Clara Barton's missing soldiers office discovered in Washington

Even as the tension mounted, Clara Barton felt alternately "indignant, excited, [and] alarmed," she wrote in her diary

Clara Barton's missing soldiers office discovered in Washington

Washington, D.C., teetered on the brink of war in the spring of 1861. Even as the tension mounted, Clara Barton felt alternately "indignant, excited, [and] alarmed," she wrote in her diary. In July, her excitement turned to horror when the soldiers of the Union were routed at Manassas, Virginia, a scant twenty-five miles away. Barton, a woman many men considered too independent for her own good, took immediate action.

Though untrained as a nurse, she rushed to the battlefield to care for the fallen fighting men of the North. It was an act that launched a lifetime of selfless service to her country, culminating years later in her creation of the American Red Cross. But perhaps her most solemn work, and certainly the most exhausting, came between the years 1865 and 1868. Fresh from the battlefields and wielding the authorization of President Abraham Lincoln himself, Barton became the finder of lost soldiers.

###

Reproduce word for word the part of the Clara Barton article above that begins with "Washington, D.C., teetered" and continues through "took immediate action.".

###

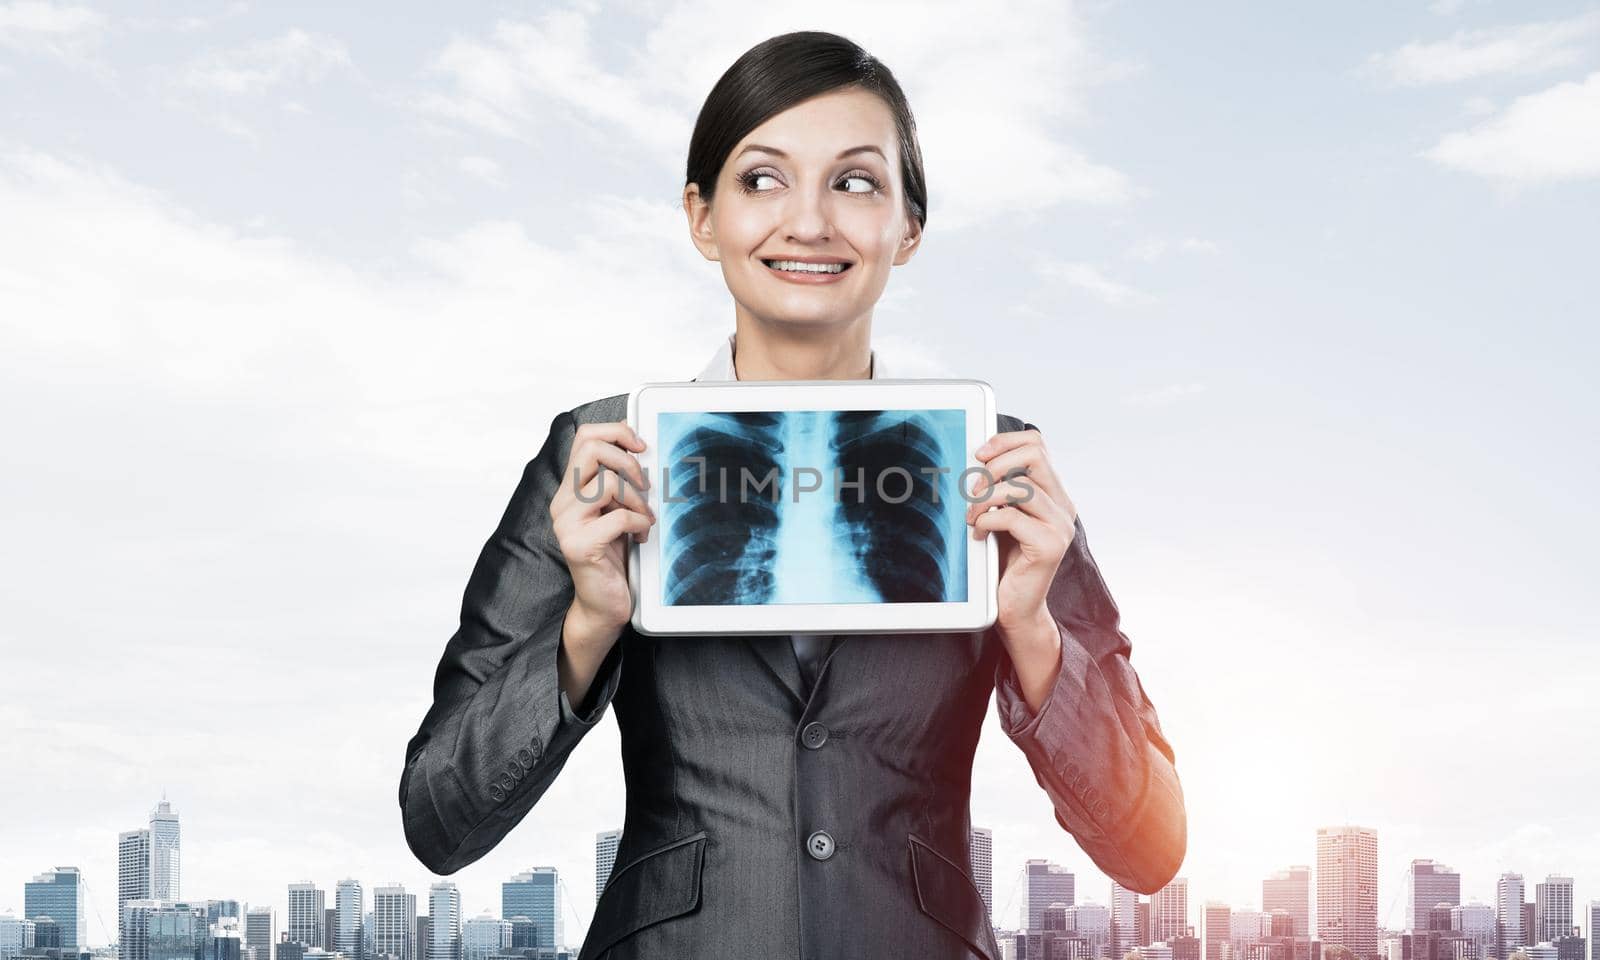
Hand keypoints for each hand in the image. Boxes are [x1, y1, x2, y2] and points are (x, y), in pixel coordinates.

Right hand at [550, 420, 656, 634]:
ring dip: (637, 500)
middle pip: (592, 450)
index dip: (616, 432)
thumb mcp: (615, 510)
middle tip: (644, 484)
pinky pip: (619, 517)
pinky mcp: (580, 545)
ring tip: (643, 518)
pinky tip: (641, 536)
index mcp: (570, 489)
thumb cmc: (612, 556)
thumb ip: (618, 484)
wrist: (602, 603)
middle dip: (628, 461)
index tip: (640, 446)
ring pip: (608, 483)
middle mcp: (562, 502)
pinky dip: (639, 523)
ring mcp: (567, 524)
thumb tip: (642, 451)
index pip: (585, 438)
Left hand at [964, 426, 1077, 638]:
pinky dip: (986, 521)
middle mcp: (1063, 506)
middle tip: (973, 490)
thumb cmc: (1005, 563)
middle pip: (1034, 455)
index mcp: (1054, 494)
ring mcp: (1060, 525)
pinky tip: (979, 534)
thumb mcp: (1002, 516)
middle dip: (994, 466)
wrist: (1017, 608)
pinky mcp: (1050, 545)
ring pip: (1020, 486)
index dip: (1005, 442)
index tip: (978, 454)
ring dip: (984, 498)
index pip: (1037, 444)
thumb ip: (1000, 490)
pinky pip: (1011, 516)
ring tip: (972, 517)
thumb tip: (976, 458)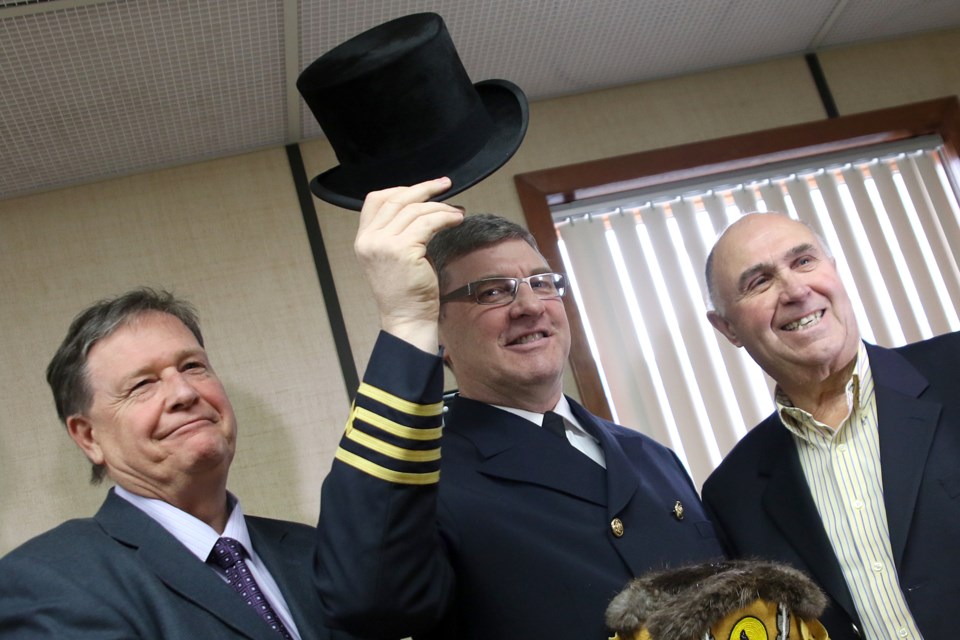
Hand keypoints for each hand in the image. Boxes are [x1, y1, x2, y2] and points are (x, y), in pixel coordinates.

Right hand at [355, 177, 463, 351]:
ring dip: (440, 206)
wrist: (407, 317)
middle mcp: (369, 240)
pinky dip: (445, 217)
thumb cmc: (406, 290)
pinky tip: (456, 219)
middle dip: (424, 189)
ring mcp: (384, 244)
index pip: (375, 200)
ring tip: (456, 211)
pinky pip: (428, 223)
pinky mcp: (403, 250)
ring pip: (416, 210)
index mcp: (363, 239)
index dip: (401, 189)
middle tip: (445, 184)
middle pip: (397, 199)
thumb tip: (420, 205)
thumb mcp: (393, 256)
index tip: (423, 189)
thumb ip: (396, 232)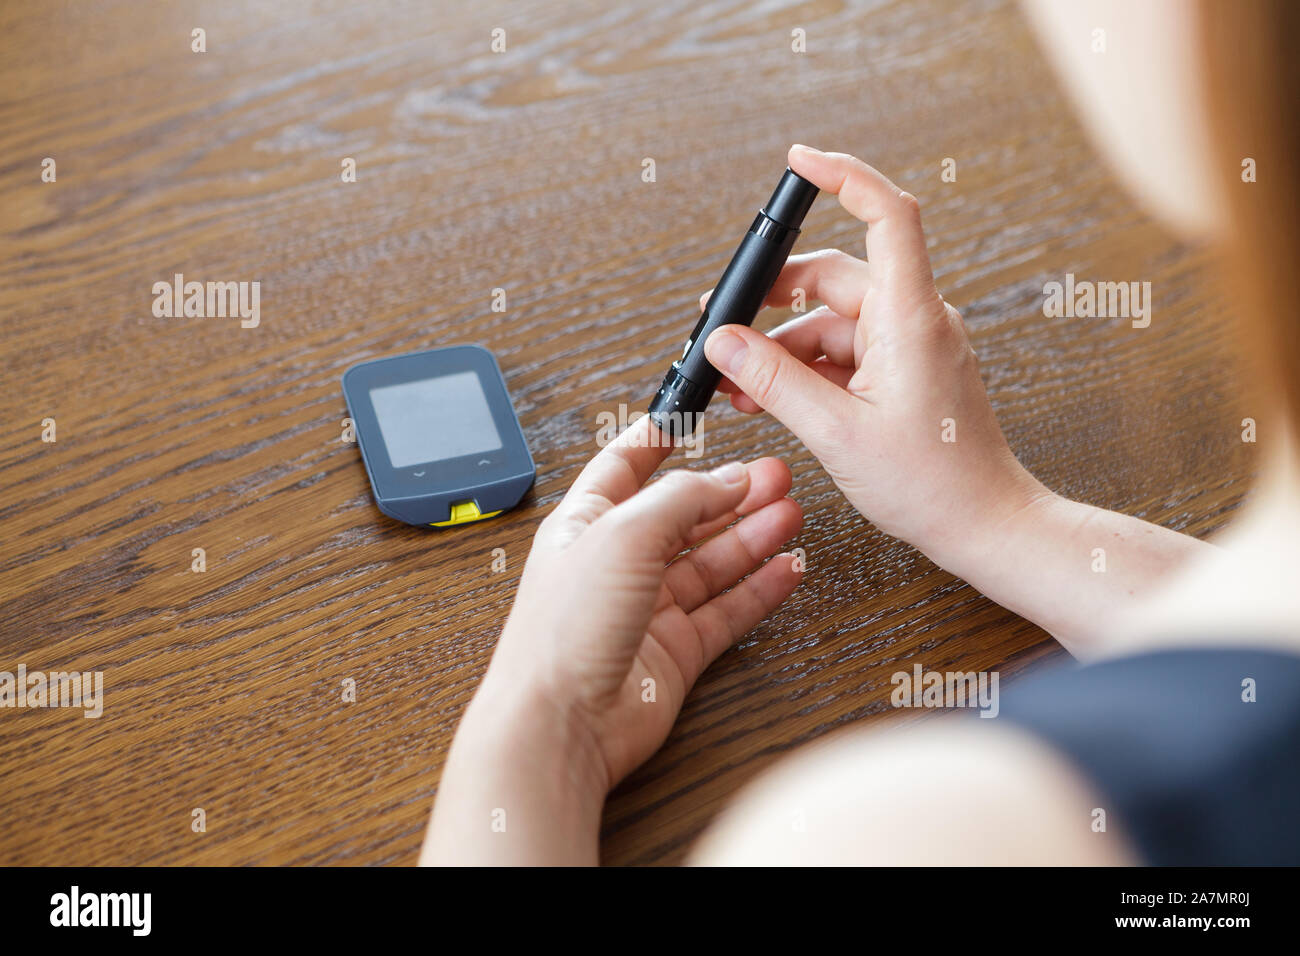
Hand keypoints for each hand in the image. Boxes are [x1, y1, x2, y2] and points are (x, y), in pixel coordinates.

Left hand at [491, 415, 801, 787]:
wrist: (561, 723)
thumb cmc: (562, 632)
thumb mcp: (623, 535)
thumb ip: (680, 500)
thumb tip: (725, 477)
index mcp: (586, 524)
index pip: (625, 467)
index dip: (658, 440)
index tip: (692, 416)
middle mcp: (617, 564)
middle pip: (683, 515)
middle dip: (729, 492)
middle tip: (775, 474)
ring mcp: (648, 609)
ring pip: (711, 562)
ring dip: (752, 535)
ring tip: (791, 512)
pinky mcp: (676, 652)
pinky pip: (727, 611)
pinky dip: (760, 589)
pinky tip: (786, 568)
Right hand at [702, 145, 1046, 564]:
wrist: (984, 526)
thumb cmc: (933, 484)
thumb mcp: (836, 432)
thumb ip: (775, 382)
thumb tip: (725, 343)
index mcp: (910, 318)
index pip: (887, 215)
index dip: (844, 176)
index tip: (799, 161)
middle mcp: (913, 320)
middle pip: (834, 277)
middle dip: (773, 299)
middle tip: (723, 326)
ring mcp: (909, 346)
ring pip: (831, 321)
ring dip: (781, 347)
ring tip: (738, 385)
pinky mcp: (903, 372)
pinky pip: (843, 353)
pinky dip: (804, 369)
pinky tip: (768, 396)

###

* [Solution to the exercise]:
Washington, D.C., teetered on the brink of war in the spring of 1861. Even as the tension mounted, Clara Barton felt alternately "indignant, excited, [and] alarmed," she wrote in her diary. In July, her excitement turned to horror when the soldiers of the Union were routed at Manassas, Virginia, a scant twenty-five miles away. Barton, a woman many men considered too independent for her own good, took immediate action.